> [Document segment]

──────────

/pycon-tracing-workshop

Content for a workshop on Distributed Tracing sponsored by Datadog at Pycon 2017

Primary LanguagePython

Pycon 2017 Distributed Tracing Workshop

Content for a workshop on Distributed Tracing sponsored by Datadog at Pycon 2017

Prerequisites

A sample app in Flask begging to be traced

Here's an app that does a simple thing. It tells you what donut to pair with your craft brew. While it is contrived in its purpose, it probably has something in common with the apps you work on:

  • It speaks HTTP
  • To do its job, it must talk to datastores and external services.
  • It has performance issues

Get started

Set your Datadog API key in the docker-compose.yml file

Now start up the sample app

$ docker-compose up

Now you should have running:

  • A Flask app web, accepting HTTP requests
  • A smaller Flask app taster, also accepting HTTP requests
  • Redis, the backing datastore
  • Datadog agent, a process that listens for, samples and aggregates traces

You can run the following command to verify these are running properly.

$ docker-compose ps

If all containers are running properly, you should see the following:

            Name                           Command               State                          Ports
-----------------------------------------------------------------------------------------------------------------------------
pycontracingworkshop_agent_1    /entrypoint.sh supervisord ...   Up      7777/tcp, 8125/udp, 0.0.0.0:8126->8126/tcp, 9001/tcp
pycontracingworkshop_redis_1    docker-entrypoint.sh redis ...   Up      6379/tcp
pycontracingworkshop_taster_1   python taster.py                 Up      0.0.0.0:5001->5001/tcp
pycontracingworkshop_web_1      python app.py                    Up      0.0.0.0:5000->5000/tcp

Debugging

A few useful commands for debugging. You'll want these handy:

# Tail the logs for the trace-agent
docker exec -it pycontracingworkshop_agent_1 tail -f /var/log/datadog/trace-agent.log
# Tail the logs for web container
docker-compose logs -f web

Step 1

Let's poke through the app and see how it works.

Vital Business Info about Beers and Donuts live in a SQL database.

Some information about Donuts changes rapidly, with the waves of baker opinion. We store this time-sensitive information in a Redis-backed datastore called DonutDB.

The DonutDB class abstracts away some of the gory details and provides a simple API

Now let's look at the HTTP interface.

We can list the beers we have available curl -XGET localhost:5000/beers

And the donuts we have available curl -XGET localhost:5000/donuts

We can grab a beer by name curl -XGET localhost:5000/beers/ipa

and a donut by name curl -XGET localhost:5000/donuts/jelly

So far so good.

──────────

> [Data for analysis]

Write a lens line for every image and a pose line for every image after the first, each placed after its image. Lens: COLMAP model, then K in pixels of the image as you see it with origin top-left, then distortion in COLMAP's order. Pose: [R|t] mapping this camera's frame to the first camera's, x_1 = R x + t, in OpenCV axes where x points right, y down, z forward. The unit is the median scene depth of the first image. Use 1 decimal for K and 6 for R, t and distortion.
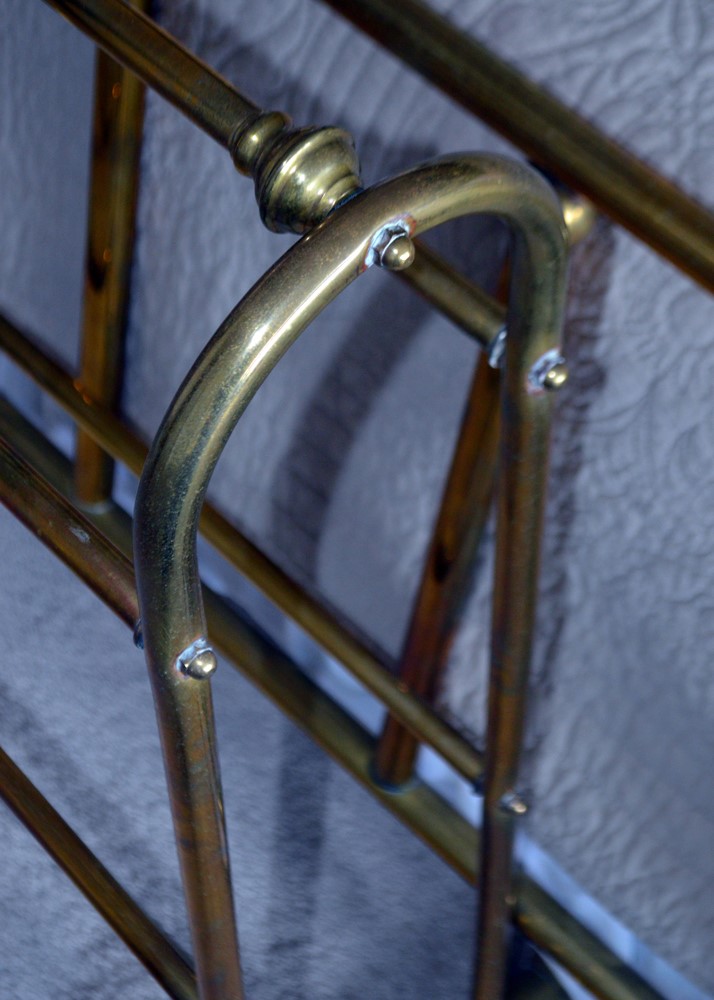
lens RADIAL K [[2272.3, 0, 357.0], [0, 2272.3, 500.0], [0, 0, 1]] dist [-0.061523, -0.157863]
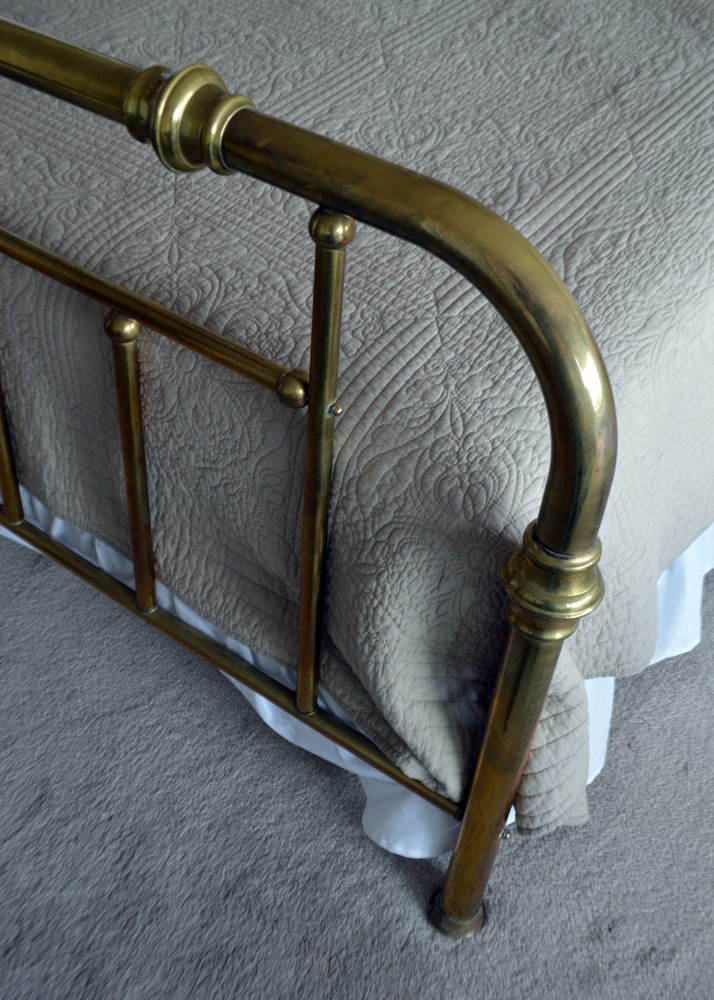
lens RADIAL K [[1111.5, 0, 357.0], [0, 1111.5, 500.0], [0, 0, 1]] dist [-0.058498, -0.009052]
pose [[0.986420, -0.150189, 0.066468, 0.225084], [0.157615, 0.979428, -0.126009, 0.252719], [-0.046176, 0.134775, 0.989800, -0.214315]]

──────────

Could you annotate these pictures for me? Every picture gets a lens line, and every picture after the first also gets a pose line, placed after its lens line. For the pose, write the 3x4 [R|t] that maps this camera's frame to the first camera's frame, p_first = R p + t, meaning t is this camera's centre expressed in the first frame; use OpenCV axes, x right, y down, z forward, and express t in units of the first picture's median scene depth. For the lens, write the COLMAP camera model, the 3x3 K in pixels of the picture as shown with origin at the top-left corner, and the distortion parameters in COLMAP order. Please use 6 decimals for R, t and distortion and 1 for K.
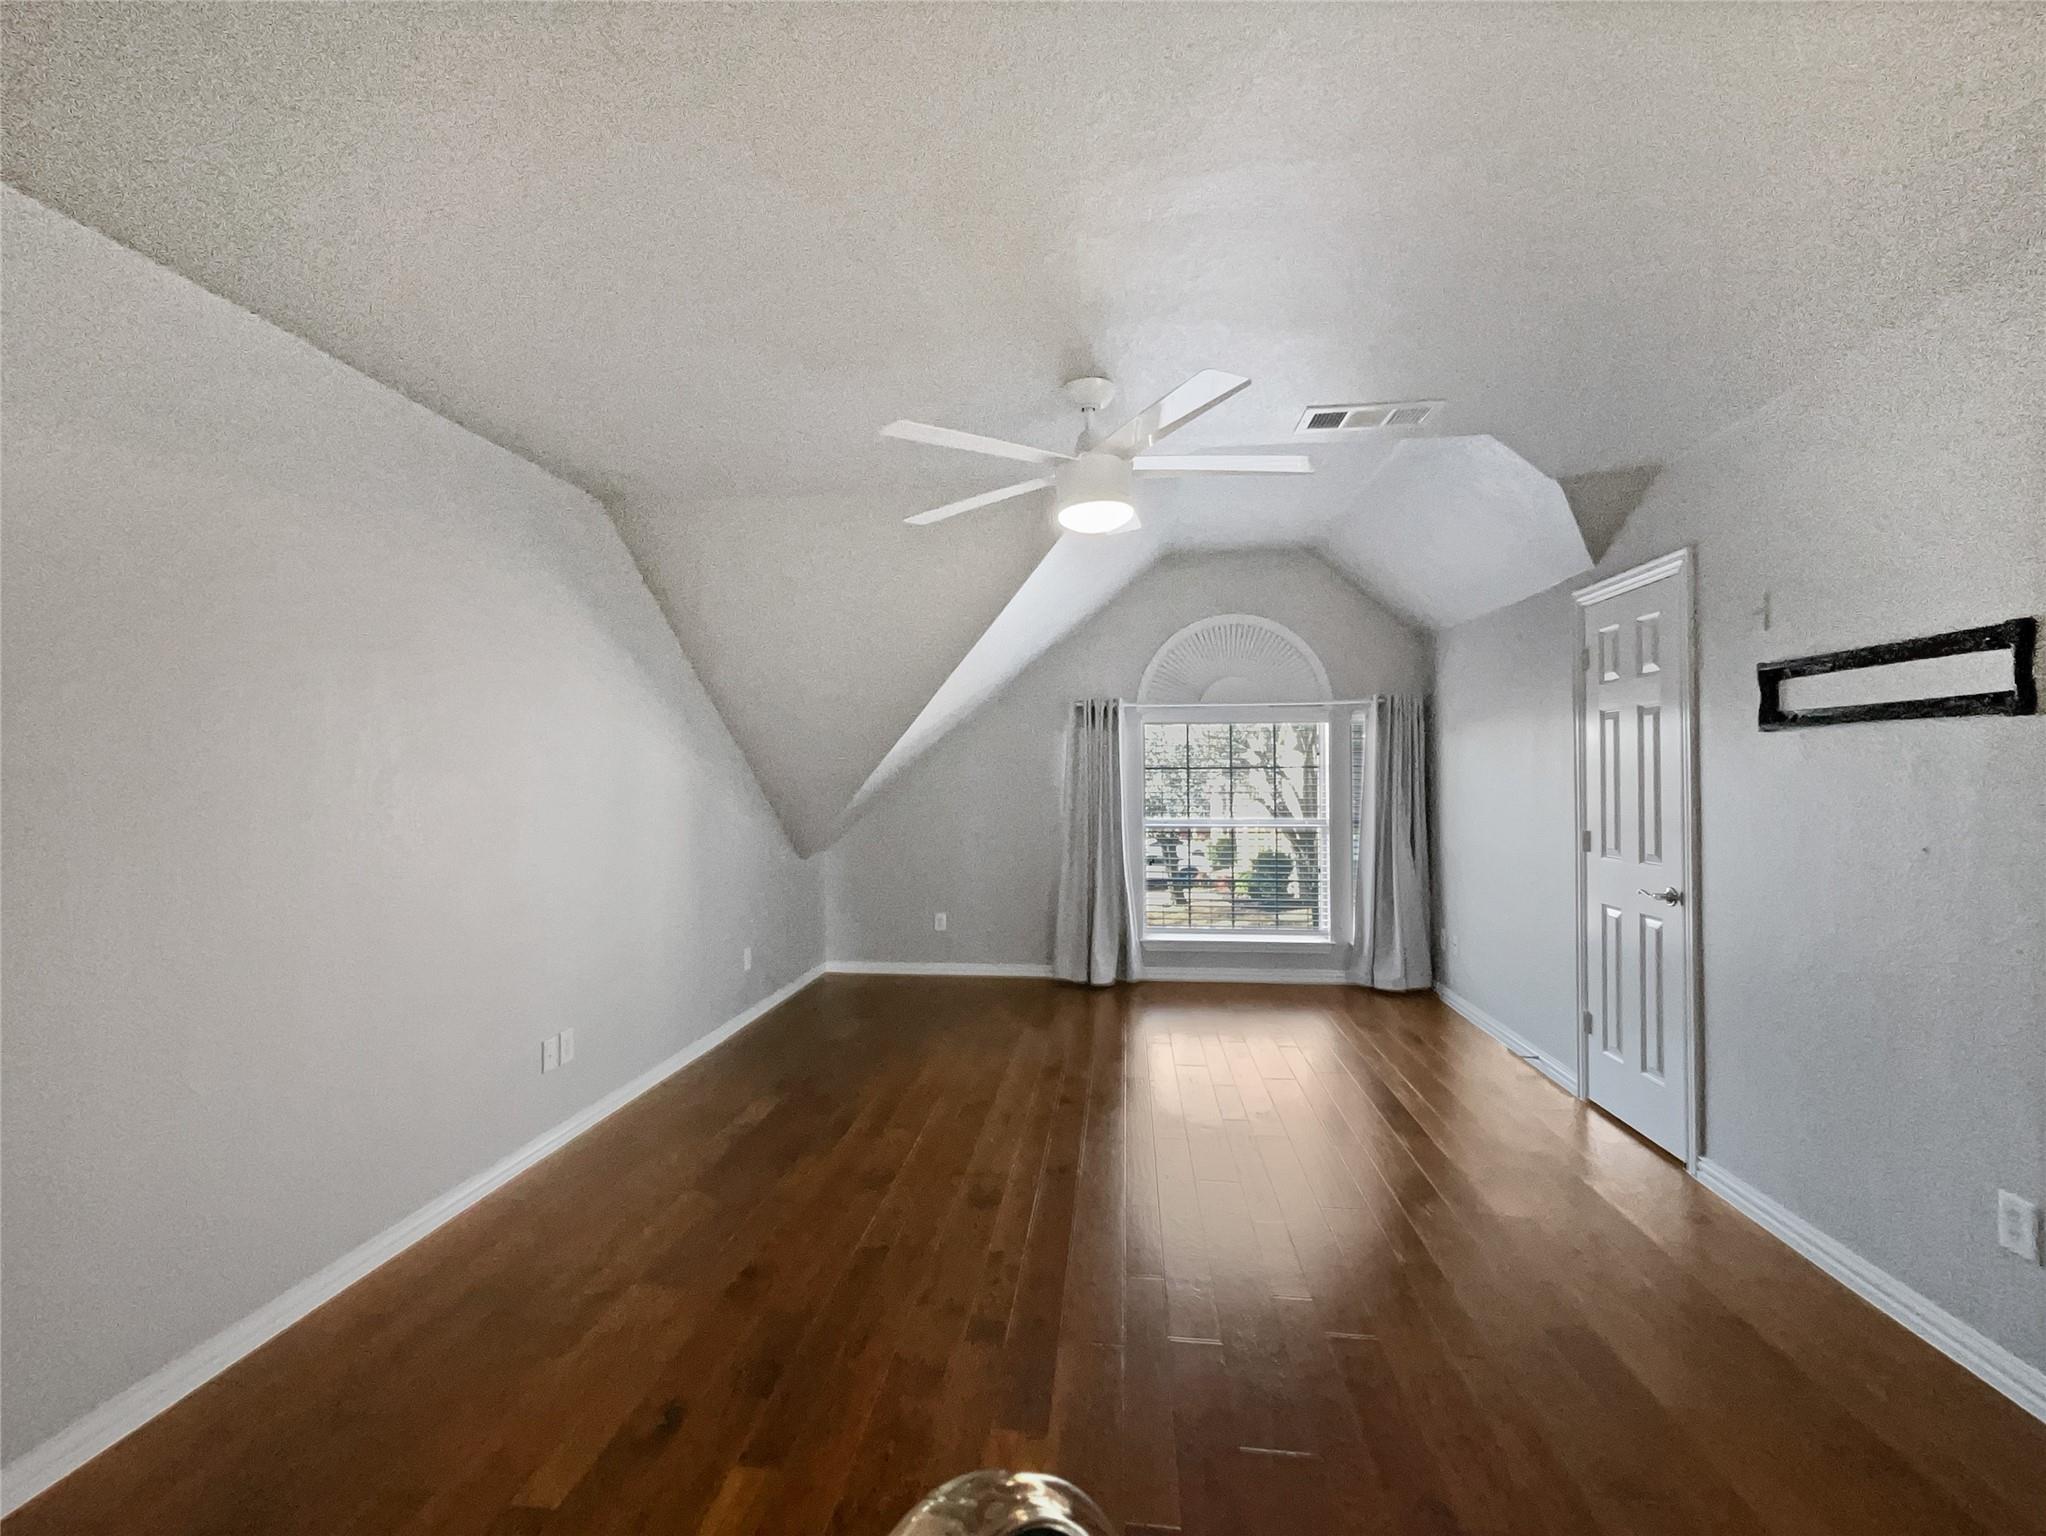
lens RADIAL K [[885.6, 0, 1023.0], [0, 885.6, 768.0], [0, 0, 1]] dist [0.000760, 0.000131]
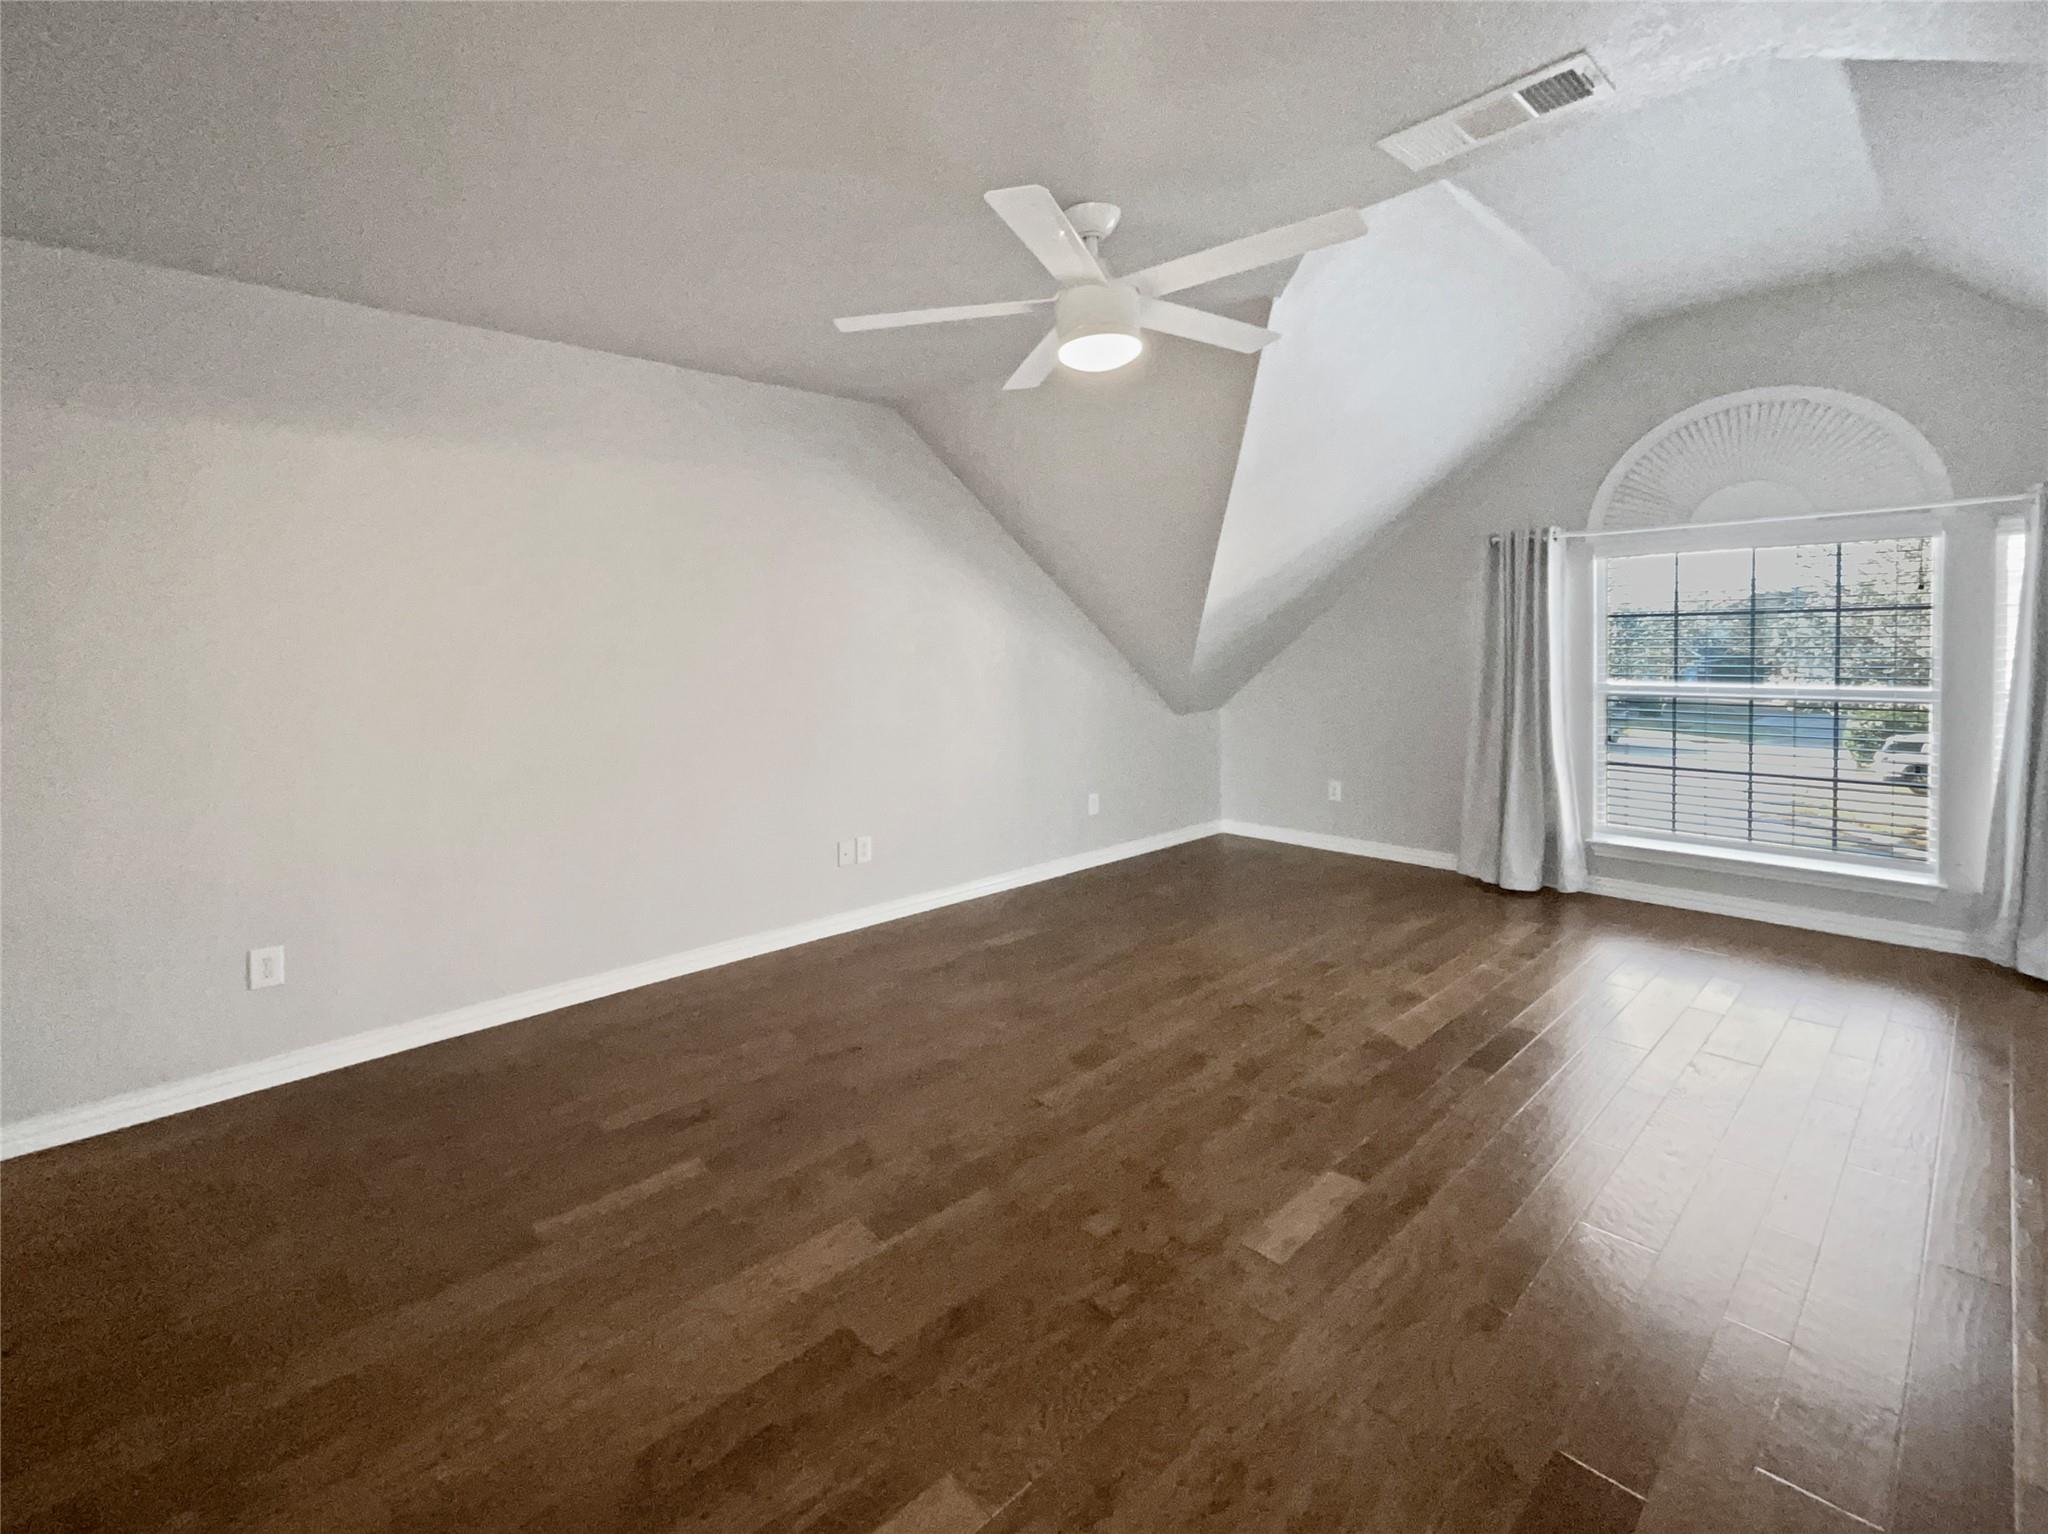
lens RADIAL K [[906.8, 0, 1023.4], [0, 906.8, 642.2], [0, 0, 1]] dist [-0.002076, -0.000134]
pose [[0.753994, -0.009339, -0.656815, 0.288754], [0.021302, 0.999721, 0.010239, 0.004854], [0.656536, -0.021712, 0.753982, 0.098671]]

──────────

> [Questions on the material]
1. Repeat the tracing workshop page word for word from "Let's poke through" to "datastore called DonutDB.".
2. Using the tracing workshop page, decide whether each statement agrees with it. For each one, answer yes or no and quote the words that decide it. (a) The taster app is a smaller Flask app that accepts HTTP requests. (b) Time-sensitive donut information is kept in a SQL database. (c) The Datadog API key is set in the docker-compose.yml file.
The listing has nothing to do with the tracing workshop page.

> [Written responses]
1.
Let's poke through the app and see how it works.

Vital Business Info about Beers and Donuts live in a SQL database.

Some information about Donuts changes rapidly, with the waves of baker opinion. We store this time-sensitive information in a Redis-backed datastore called DonutDB.

2.
(a) Yes: "A smaller Flask app taster, also accepting HTTP requests"
(b) No: "We store this time-sensitive information in a Redis-backed datastore called DonutDB."
(c) Yes: "Set your Datadog API key in the docker-compose.yml file"